This is not just a problem for economics. Romer says the parallels between bad physics and bad economics suggest there might be a “general failure mode” in any discipline that becomes over-reliant on maths. Basically, the kudos goes to people at the cutting edge of designing mathematical models, not to those whose models match reality. If Romer is right, there are big implications for the way governments and central banks make policy. Instead of abstract models, you would need something much closer to reality – and, with the rise of computer simulation technologies, that is close at hand.

The agent-based model, instead of reducing reality to a few variables, tries to replicate reality – and its randomness – in detail. Such models are common in weather prediction, or city transport planning: think of them as a professional version of the computer game Sim City. In an agent-based model, you don’t try to work out whether a million people will, on aggregate, buy more bread or less bread. You create a million digital “people” and unleash them in world with digital bread and digital money.

Oxford professor J Doyne Farmer has long advocated the adoption of agent-based modelling in economics; the Bank of England’s chief economist, Andy Haldane, is a convert. Reality, says Haldane, is not only more complex than the maths-based economics imagines, it is also not rational. The sum of buying and selling decisions we take each day – from the cappuccino and croissant on the way to work, to the fund we keep our pension in – are driven by something other than the rationality that mainstream economists assume. As a result, while the old, maths-based economist expects stability and assumes a “gremlin” where it is disrupted, the heterodox economist expects big and unpredictable shocks.

If you stood close enough to Marx’s grave in Highgate, since Romer’s paper got released last week, you might hear a deep Germanic chuckle coming from beneath the stones. Marx, too, was a fan of abstraction – and worried so much that he was out of the loop of maths-based economics in the 1870s that he produced a 1,000-page notebook documenting his attempts to learn differential calculus.
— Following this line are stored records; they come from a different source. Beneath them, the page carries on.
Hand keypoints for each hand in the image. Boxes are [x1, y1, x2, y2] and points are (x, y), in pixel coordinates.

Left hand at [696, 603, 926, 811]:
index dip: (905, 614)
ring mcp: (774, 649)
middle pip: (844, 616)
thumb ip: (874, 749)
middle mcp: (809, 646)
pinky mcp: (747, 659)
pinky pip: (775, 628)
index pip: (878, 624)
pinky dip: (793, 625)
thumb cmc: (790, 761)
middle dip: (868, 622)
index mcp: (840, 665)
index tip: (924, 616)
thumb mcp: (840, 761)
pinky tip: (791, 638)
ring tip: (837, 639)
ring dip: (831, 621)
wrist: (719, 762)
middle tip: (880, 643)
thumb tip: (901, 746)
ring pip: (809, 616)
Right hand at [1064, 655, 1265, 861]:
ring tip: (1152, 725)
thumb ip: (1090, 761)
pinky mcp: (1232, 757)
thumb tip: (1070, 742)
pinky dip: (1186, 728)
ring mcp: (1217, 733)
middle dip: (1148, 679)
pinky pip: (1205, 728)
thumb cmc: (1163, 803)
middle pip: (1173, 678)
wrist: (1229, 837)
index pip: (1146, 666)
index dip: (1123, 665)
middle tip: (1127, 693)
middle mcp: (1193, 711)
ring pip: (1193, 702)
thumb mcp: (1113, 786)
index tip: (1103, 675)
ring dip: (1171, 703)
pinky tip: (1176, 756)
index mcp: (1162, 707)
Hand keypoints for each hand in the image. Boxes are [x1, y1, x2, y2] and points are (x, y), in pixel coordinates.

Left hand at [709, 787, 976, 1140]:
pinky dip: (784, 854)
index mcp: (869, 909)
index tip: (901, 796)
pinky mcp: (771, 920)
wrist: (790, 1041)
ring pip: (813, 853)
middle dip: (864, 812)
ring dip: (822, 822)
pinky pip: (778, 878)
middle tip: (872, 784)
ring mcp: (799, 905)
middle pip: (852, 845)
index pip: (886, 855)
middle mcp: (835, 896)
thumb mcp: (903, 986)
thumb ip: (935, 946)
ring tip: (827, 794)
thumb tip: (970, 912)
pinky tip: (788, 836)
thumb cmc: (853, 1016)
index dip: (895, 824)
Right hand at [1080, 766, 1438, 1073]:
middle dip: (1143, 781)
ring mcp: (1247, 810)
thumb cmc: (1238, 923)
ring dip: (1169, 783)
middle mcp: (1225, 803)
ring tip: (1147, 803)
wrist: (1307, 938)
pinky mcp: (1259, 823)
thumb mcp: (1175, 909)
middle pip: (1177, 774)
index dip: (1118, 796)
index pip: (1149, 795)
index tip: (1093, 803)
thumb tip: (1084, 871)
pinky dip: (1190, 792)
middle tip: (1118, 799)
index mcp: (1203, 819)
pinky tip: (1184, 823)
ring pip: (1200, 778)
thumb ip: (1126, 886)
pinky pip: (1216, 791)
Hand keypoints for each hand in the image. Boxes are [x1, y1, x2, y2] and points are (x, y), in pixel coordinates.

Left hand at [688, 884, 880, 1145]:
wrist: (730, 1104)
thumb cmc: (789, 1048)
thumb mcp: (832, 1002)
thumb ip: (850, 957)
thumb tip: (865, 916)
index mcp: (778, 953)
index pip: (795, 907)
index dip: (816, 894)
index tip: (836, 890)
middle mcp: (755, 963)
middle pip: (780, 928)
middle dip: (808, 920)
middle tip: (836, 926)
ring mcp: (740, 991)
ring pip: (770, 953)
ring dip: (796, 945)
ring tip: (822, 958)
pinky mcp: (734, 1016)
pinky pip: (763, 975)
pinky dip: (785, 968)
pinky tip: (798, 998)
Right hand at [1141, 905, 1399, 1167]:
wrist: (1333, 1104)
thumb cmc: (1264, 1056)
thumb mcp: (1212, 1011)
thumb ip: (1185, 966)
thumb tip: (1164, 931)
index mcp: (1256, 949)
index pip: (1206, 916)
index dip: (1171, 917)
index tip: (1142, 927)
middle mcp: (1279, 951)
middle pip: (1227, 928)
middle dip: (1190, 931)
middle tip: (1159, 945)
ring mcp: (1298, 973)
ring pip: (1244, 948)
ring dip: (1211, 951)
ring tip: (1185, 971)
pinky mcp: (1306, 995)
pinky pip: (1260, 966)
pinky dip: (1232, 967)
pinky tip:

But, in the end,Marx wanted to use maths to model the core unpredictabilities that have become so obvious to us in the past 10 years: boom-bust cycles that the professionals told us were impossible; depressions that the giants of modern academia assured us had been solved decades ago. Marx never even came close to achieving this – and since then, economics has veered between stability and instability theories, about every 25 years.

Romer’s huge mea culpa on behalf of mainstream economics is a sign that, after a decade-long hunt for trolls and gremlins as the cause of crisis, academia now has to begin the search for the cause of instablity inside the system, not outside it. My hunch is that the answer lies in large, agent-based simulations, in which millions of virtual people take random decisions driven by irrational urges – such as sex and altruism – not just the pursuit of wealth.

What the left can bring to the design of these models are the insights that still draw lines of enmity through elite campuses: that class, gender and race exist as economic facts; that the 1% always acts with more information than the 99%; that crises are unavoidable but can be mitigated by accepting they might happen.

And above all: that sacking or excluding people who insist “capitalism is unstable” is a bad idea if you are running, say, a treasury, a major political party or a central bank.